**Required action**
Your copy of the lines below must match them exactly and contain no images.
= = = = = = =
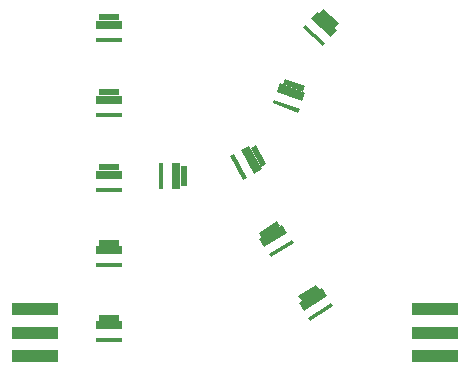
<source format=gts>
G04 #@! TF.FileFunction,Soldermask,Top*
%FSLAX46Y46*%
G04 Gerber Fmt 4.6, Leading zero omitted, Abs format (unit mm)*
G04 Created by KiCad (PCBNEW 4.0.0-rc2-stable) date 3/3/2016 3:45:24 PM*
%MOMM*%
G01*
G04 APERTURE LIST*
%ADD10C,0.150000*%
%ADD11R,0.500000X1.800000*%
%ADD12R,0.320000X2.300000*%
%ADD13R,0.800000X2.300000*%
%ADD14R,1.800000X0.500000*%
%ADD15R,2.300000X0.320000*%
%ADD16R,2.300000X0.800000*%
%ADD17R,4.000000X1.000000*%
%ADD18C,0.600000*%
G04 APERTURE END LIST*
D10*
G36*
X73424681Y-20819821D02*
X74766943Y-22019126D01*
X74433803Y-22391977D01*
X73091541Y-21192672D01*
X73424681Y-20819821D01*
X73424681Y-20819821D01*
G37*
G36*
X71912358Y-22137198D02*
X73627472Y-23669642D01*
X73414262Y-23908266D01*
X71699148Y-22375822D01*
X71912358Y-22137198D01*
X71912358Y-22137198D01*
G37*
G36*
X72905115Y-21026102D02*
X74620229Y-22558547D01*
X74087205Y-23155108D01*
X72372091Y-21622663D01*
X72905115Y-21026102D01*
X72905115Y-21026102D01*
G37*
G36*
X70181161Y-26699874D02*
X71873546Y-27312928D01*
X71703253Y-27783034D01*
X70010868Y-27169980D01*
X70181161Y-26699874D01*
X70181161Y-26699874D01*
G37*
G36*
X69268342Y-28485751D02*
X71430833Y-29269098D01*
X71321846Y-29569967D01*
X69159355Y-28786620D01*
X69268342Y-28485751D01*
X69268342Y-28485751D01*
G37*
G36*
X69775815Y-27084834D02*
X71938306Y-27868181D01*
X71665837Y-28620352D01*
X69503346Y-27837005D01*
X69775815Y-27084834D01*
X69775815Y-27084834D01*
G37*
G36*
X67732383Y-32335368D02*
X68585517Y-33920348D01*
X68145245Y-34157330D01*
X67292111Y-32572350D01*
X67732383Y-32335368D01*
X67732383Y-32335368D01*
G37*
G36*
X65861609Y-33058420D02*
X66951725Y-35083672D01*
X66669951Y-35235340D01*
X65579835Y-33210088D01*
X65861609Y-33058420D01*
X65861609Y-33058420D01*
G37*
G36*
X67173620Y-32352213D02*
X68263736Y-34377466D01*
X67559300Y-34756637D01*
X66469184Y-32731384D01*
X67173620Y-32352213D01*
X67173620Y-32352213D01*
G37*
D11*
X61641817Y-34972622D03*
D12*
X59741817Y-34972622D03*
D13*
X60991817Y-34972622D03*
D10*
G36*
X67963062Y-39731308D02*
X69487671Y-38774454D01*
X69753464Y-39197956D01*
X68228855Y-40154810D01*
X67963062Y-39731308D01*
X67963062Y-39731308D01*
G37*
G36*
X68809166Y-41549743D02*
X70757277Y-40327097D01*
X70927384Y-40598139D01*
X68979273Y-41820785D01*
X68809166Y-41549743D01*
X68809166Y-41549743D01*
G37*
G36*
X68017104Y-40287706D02*
X69965215Y-39065060D01*
X70390484Y-39742664D01*
X68442373Y-40965310D01*
X68017104Y-40287706D01*
X68017104Y-40287706D01*
G37*
G36*
X71335662Y-45105062D02*
X72860271Y-44148208D01*
X73126064Y-44571710D01*
X71601455Y-45528564D01*
X71335662Y-45105062D01*
X71335662Y-45105062D01*
G37*
G36*
X72181766Y-46923497D02*
X74129877Y-45700851D01*
X74299984Y-45971893D01*
X72351873Y-47194539D01*
X72181766Y-46923497D01*
X72181766Y-46923497D01*
G37*
G36*
X71389704Y-45661460D02*
X73337815Y-44438814D01*
X73763084Y-45116418D01*
X71814973Y-46339064D01*
X71389704Y-45661460D01*
X71389704Y-45661460D01*
G37*
D14*
X55316643Y-21477876D03*
D15*
X55316643Y-23377876D03*
D16*
X55316643Y-22127876D03*
D14*
X55316643Y-27842567D03*
D15*
X55316643Y-29742567D03*
D16*
X55316643Y-28492567D03*
D14*
X55316643Y-34207254D03*
D15*
X55316643Y-36107254D03*
D16*
X55316643Y-34857254D03*
D14*
X55316643Y-40571947D03*
D15*
X55316643Y-42471947D03*
D16*
X55316643Y-41221947D03*
D14*
X55316643Y-46936636D03*
D15*
X55316643Y-48836636D03*
D16*
X55316643Y-47586636D03*
D17*
X82907290Y-50192207D03*
X82907290Y-48192207D03*
X82907290Y-46192207D03*
D18*
X81907290Y-50192207D03*
X81907290Y-48192207D03*
X81907290Y-46192207D03*
D17*
X49020840Y-46192207D03*
X49020840Y-48192207D03*
X49020840Y-50192207D03*
D18*
X50020840Y-46192207D03*
X50020840Y-48192207D03*
X50020840Y-50192207D03*
M02*

</source>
= = = = = = =
**Written answer**
<source format=gts>
G04 #@! TF.FileFunction,Soldermask,Top*
%FSLAX46Y46*%
G04 Gerber Fmt 4.6, Leading zero omitted, Abs format (unit mm)*
G04 Created by KiCad (PCBNEW 4.0.0-rc2-stable) date 3/3/2016 3:45:24 PM*
%MOMM*%
G01*
G04 APERTURE LIST*
%ADD10C,0.150000*%
%ADD11R,0.500000X1.800000*%
%ADD12R,0.320000X2.300000*%
%ADD13R,0.800000X2.300000*%
%ADD14R,1.800000X0.500000*%
%ADD15R,2.300000X0.320000*%
%ADD16R,2.300000X0.800000*%
%ADD17R,4.000000X1.000000*%
%ADD18C,0.600000*%
G04 APERTURE END LIST*
D10*
G36*
X73424681Y-20819821D02*
X74766943Y-22019126D01*
X74433803Y-22391977D01*
X73091541Y-21192672D01*
X73424681Y-20819821D01*
X73424681Y-20819821D01*
G37*
G36*
X71912358Y-22137198D02*
X73627472Y-23669642D01*
X73414262Y-23908266D01*
X71699148Y-22375822D01*
X71912358Y-22137198D01*
X71912358Y-22137198D01*
G37*
G36*
X72905115Y-21026102D02*
X74620229Y-22558547D01*
X74087205Y-23155108D01*
X72372091Y-21622663D01*
X72905115Y-21026102D01*
X72905115Y-21026102D01*
G37*
G36*
X70181161Y-26699874D02*
X71873546Y-27312928D01*
X71703253Y-27783034D01*
X70010868Y-27169980D01*
X70181161Y-26699874D01*
X70181161Y-26699874D01*
G37*
G36*
X69268342Y-28485751D02*
X71430833Y-29269098D01*
X71321846Y-29569967D01*
X69159355Y-28786620D01*
X69268342Y-28485751D01*
X69268342Y-28485751D01*
G37*
G36*
X69775815Y-27084834D02*
X71938306Y-27868181D01*
X71665837Y-28620352D01*
X69503346Y-27837005D01*
X69775815Y-27084834D01*
X69775815Y-27084834D01*
G37*
G36*
X67732383Y-32335368D02*
X68585517Y-33920348D01*
X68145245Y-34157330D01*
X67292111Y-32572350D01*
X67732383Y-32335368D01*
X67732383Y-32335368D01*
G37*
G36*
X65861609Y-33058420D02*
X66951725Y-35083672D01*
X66669951Y-35235340D01*
X65579835Y-33210088D01*
X65861609Y-33058420D01*
X65861609Y-33058420D01*
G37*
G36*
X67173620Y-32352213D02*
X68263736Y-34377466D01*
X67559300Y-34756637D01*
X66469184Y-32731384D01*
X67173620Y-32352213D01*
X67173620Y-32352213D01*
G37*
D11*
X61641817Y-34972622D03*
D12*
X59741817Y-34972622D03*
D13*
X60991817Y-34972622D03*
D10*
G36*
X67963062Y-39731308D02*
X69487671Y-38774454D01*
X69753464Y-39197956D01*
X68228855Y-40154810D01*
X67963062Y-39731308D01*
X67963062Y-39731308D01*
G37*
G36*
X68809166Y-41549743D02*
X70757277Y-40327097D01*
X70927384Y-40598139D01*
X68979273Y-41820785D01*
X68809166Y-41549743D01*
X68809166Y-41549743D01*
G37*
G36*
X68017104Y-40287706D02*
X69965215Y-39065060D01*
X70390484Y-39742664D01*
X68442373Y-40965310D01*
X68017104Y-40287706D01*
X68017104Y-40287706D01*
G37*
G36*
X71335662Y-45105062D02*
X72860271Y-44148208D01*
X73126064Y-44571710D01*
X71601455Y-45528564D01*
X71335662Y-45105062D01*
X71335662Y-45105062D01*
G37*
G36*
X72181766Y-46923497D02*
X74129877Y-45700851D01*
X74299984Y-45971893D01*
X72351873Y-47194539D01*
X72181766Y-46923497D01*
X72181766Y-46923497D01*
G37*
G36*
X71389704Y-45661460D02*
X73337815Y-44438814D01*
X73763084Y-45116418D01*
X71814973Y-46339064D01*
X71389704Y-45661460D01*
X71389704Y-45661460D01*
G37*
D14*
X55316643Y-21477876D03*
D15*
X55316643Y-23377876D03*
D16*
X55316643Y-22127876D03*
D14*
X55316643Y-27842567D03*
D15*
X55316643Y-29742567D03*
D16*
X55316643Y-28492567D03*
D14*
X55316643Y-34207254D03*
D15*
X55316643Y-36107254D03*
D16*
X55316643Y-34857254D03*
D14*
X55316643Y-40571947D03*
D15*
X55316643Y-42471947D03*
D16*
X55316643Y-41221947D03*
D14*
X55316643Y-46936636D03*
D15*
X55316643Y-48836636D03*
D16*
X55316643Y-47586636D03*
D17*
X82907290Y-50192207D03*
X82907290Y-48192207D03*
X82907290Y-46192207D03*
D18*
X81907290Y-50192207D03*
X81907290Y-48192207D03*
X81907290Y-46192207D03*
D17*
X49020840Y-46192207D03*
X49020840Y-48192207D03*
X49020840Y-50192207D03*
D18*
X50020840Y-46192207D03*
X50020840Y-48192207D03*
X50020840Y-50192207D03*
M02*

</source>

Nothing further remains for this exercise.